Segment Open
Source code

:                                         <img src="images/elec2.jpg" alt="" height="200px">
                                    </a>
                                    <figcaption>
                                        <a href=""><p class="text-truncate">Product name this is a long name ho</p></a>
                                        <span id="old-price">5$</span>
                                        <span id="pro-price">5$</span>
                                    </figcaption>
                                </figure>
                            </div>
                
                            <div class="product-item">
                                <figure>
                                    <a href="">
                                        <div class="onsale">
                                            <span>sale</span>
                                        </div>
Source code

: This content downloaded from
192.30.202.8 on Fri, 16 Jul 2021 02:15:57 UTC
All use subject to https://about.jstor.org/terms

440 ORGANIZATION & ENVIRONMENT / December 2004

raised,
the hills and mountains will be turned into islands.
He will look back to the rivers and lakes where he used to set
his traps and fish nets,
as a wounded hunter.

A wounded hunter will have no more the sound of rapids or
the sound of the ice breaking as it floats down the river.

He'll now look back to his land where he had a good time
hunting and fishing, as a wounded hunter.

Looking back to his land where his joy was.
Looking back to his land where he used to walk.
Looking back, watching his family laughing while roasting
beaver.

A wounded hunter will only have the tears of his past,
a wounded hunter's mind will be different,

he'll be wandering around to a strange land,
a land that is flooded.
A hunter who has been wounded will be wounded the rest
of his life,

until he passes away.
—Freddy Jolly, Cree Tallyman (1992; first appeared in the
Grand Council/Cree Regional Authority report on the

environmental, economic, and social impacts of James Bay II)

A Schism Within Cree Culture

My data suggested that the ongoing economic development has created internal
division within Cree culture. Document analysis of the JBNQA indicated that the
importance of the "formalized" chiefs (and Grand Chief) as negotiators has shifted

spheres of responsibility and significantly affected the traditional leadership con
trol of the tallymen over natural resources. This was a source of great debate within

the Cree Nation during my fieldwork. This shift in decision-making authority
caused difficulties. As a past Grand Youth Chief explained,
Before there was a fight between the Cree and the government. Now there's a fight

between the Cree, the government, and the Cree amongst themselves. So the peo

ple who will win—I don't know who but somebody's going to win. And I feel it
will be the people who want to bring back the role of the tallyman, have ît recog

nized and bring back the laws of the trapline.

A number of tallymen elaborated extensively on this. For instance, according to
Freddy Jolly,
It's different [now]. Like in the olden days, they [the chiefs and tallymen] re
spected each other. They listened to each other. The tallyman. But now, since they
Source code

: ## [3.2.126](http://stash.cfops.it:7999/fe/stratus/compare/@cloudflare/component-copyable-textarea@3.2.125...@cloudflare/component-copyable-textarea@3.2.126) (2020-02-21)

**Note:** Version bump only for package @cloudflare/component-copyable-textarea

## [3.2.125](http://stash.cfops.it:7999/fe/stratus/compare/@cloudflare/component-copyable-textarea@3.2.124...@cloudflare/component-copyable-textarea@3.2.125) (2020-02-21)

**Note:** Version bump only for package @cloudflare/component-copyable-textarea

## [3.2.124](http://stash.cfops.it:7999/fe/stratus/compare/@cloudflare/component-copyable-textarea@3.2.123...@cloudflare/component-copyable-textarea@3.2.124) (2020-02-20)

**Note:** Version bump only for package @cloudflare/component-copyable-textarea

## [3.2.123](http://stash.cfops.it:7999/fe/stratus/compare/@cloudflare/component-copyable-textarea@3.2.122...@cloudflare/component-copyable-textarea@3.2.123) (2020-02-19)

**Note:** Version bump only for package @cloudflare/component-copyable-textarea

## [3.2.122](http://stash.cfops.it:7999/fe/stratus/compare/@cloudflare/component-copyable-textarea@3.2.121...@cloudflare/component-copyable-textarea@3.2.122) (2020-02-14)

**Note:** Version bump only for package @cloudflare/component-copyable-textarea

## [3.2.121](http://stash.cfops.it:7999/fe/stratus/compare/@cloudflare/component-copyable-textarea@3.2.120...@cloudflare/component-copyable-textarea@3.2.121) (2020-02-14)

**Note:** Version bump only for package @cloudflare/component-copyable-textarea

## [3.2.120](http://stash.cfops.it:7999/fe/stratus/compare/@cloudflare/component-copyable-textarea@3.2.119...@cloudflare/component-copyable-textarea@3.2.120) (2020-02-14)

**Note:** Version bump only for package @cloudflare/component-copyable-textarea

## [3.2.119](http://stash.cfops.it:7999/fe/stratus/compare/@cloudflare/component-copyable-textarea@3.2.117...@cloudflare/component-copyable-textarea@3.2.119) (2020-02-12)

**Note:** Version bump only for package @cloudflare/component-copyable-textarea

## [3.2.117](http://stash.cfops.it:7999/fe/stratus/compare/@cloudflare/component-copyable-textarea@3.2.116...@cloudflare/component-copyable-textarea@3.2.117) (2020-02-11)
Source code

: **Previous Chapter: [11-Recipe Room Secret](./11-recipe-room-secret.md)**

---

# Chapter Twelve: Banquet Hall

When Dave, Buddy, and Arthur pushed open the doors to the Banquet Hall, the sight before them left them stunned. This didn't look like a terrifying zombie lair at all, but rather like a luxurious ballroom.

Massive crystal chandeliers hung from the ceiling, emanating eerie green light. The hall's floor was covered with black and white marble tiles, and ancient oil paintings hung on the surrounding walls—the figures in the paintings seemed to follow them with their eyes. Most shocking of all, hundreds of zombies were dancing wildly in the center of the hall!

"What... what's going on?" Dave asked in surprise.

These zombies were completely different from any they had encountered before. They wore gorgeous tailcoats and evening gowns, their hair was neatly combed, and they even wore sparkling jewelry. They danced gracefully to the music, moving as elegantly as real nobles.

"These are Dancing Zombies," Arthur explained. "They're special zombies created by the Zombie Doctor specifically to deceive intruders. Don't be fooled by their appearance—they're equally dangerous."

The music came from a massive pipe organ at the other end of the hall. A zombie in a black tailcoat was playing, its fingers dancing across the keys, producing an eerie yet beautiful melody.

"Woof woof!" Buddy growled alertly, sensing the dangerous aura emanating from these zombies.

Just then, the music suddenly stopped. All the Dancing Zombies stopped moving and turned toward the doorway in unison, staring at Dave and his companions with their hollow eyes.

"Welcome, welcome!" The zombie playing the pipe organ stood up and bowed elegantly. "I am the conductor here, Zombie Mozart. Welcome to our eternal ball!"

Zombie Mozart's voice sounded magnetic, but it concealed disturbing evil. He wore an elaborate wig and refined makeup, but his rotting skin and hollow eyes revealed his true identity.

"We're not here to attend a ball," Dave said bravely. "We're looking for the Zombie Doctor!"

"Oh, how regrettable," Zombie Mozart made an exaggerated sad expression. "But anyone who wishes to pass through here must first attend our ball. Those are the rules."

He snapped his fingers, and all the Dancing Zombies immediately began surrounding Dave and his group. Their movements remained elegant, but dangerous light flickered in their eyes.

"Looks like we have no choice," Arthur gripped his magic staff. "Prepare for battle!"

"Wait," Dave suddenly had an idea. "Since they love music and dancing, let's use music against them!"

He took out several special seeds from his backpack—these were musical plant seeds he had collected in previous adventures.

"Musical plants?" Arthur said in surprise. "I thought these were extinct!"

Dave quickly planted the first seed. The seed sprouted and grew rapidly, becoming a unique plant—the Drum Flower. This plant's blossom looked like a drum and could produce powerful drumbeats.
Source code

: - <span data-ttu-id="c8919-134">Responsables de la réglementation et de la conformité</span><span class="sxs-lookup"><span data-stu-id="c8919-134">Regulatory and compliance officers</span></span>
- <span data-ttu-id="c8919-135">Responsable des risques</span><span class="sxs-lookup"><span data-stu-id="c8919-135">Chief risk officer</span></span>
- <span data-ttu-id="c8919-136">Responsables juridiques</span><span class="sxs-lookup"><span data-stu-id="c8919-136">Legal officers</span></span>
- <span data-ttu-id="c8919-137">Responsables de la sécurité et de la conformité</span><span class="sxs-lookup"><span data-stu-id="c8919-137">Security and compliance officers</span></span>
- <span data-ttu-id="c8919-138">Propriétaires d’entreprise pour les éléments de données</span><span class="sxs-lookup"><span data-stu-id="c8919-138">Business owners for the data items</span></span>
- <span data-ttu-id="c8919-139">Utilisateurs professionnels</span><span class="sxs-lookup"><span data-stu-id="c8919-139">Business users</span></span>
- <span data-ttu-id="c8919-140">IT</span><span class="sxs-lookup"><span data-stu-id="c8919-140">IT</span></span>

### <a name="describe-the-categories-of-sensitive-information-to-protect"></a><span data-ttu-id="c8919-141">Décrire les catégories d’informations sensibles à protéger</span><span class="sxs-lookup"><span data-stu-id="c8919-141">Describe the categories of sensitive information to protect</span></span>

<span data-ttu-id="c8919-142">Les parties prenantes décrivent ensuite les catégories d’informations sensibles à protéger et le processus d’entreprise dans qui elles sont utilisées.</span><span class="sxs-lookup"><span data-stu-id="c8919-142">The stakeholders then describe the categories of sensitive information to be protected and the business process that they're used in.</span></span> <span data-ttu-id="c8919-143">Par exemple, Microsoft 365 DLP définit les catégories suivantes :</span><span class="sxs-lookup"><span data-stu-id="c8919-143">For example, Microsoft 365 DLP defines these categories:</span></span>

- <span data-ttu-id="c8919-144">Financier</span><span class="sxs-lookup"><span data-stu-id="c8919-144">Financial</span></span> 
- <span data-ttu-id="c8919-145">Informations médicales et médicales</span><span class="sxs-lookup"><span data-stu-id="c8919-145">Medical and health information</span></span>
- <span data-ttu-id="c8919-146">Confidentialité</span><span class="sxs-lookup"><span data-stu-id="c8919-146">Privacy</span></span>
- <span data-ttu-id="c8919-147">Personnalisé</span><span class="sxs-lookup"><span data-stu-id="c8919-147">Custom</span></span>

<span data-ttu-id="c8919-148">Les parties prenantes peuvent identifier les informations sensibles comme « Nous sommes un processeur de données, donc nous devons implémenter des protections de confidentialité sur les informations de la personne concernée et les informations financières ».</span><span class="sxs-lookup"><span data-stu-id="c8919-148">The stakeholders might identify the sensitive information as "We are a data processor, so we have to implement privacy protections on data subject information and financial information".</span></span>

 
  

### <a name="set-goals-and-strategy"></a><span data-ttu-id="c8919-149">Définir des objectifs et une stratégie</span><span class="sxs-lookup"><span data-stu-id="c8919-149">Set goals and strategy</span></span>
Segment Closed
**WHAT TO DO**
Pick out all lines from the data above in which the word "Buddy" appears.

**FINISHED TASK**
When Dave, Buddy, and Arthur pushed open the doors to the Banquet Hall, the sight before them left them stunned. This didn't look like a terrifying zombie lair at all, but rather like a luxurious ballroom.
"Woof woof!" Buddy growled alertly, sensing the dangerous aura emanating from these zombies.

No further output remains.